Tell your doctor or pharmacist if you notice anything else that is making you feel unwell. Other side effects not listed above may occur in some consumers.
Do not be alarmed by this list of possible side effects. You may not experience any of them.
Ask your doctor or pharmacist to answer any questions you may have.
After taking it
Keep your tablets in the container until it is time to take them. If you take the tablets out of the box or the blister pack they may not keep well.
Keep the medicine in a cool dry place where the temperature stays below 25°C.
Do not store it or any other medicine in the bathroom or near a sink.
Do not leave it in the car on hot days or on window sills. Heat and dampness can destroy some medicines.
Keep it where children cannot reach it.
If your doctor or pharmacist tells you to stop taking Arava or the medicine has passed its expiry date, ask your pharmacist what to do with any that are left over.
Return any unused medicine to your pharmacist.
What it looks like
- Arava 10 mg tablets are white to almost white, round film-coated tablets with the embossing ZBN. Arava 10 mg tablets are supplied in bottles in packs of 10# and 30 tablets.

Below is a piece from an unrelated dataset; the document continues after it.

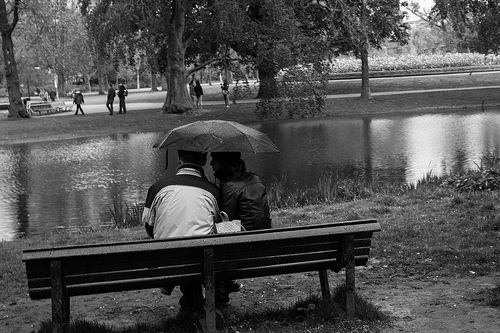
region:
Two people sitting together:
[0, 112, 392, 317]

- Arava 20 mg tablets are yellowish to ochre, spherical triangular film-coated tablets with the embossing ZBO. Arava 20 mg tablets are supplied in bottles in packs of 10# and 30 tablets.

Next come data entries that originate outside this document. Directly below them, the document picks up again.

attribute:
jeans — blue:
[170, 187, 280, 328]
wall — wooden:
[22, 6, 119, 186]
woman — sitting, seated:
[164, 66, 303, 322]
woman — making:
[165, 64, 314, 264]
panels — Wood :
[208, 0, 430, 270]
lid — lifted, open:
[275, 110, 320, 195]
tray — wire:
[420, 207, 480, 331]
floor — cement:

- Arava 100 mg tablets are white to almost white, round film-coated tablets with the embossing ZBP. Arava 100 mg tablets are supplied in blisters in packs of 3.
#Presentations currently not marketed.
Each tablet contains 10 mg, 20 mg or 100 mg of the active ingredient, leflunomide.
- maize starch
- colloidal anhydrous silica
- magnesium stearate
- macrogol 8000
- talc and titanium dioxide
- iron oxide yellow (20 mg tablet only)
Arava does not contain sucrose, gluten, tartrazine or any other azo dyes.
Arava is supplied in Australia by:
Sanofi-Aventis Australia Pty Ltd
12-24 Talavera Road
Macquarie Park NSW 2113
Arava is supplied in New Zealand by:
Sanofi-Aventis New Zealand Limited
Level 8, James and Wells Tower
56 Cawley Street
Australian Registration Number(s):
Arava 10 mg AUST R 69692
Arava 20 mg AUST R 69694
Arava 100 mg AUST R 69695
This leaflet was prepared in July 2014.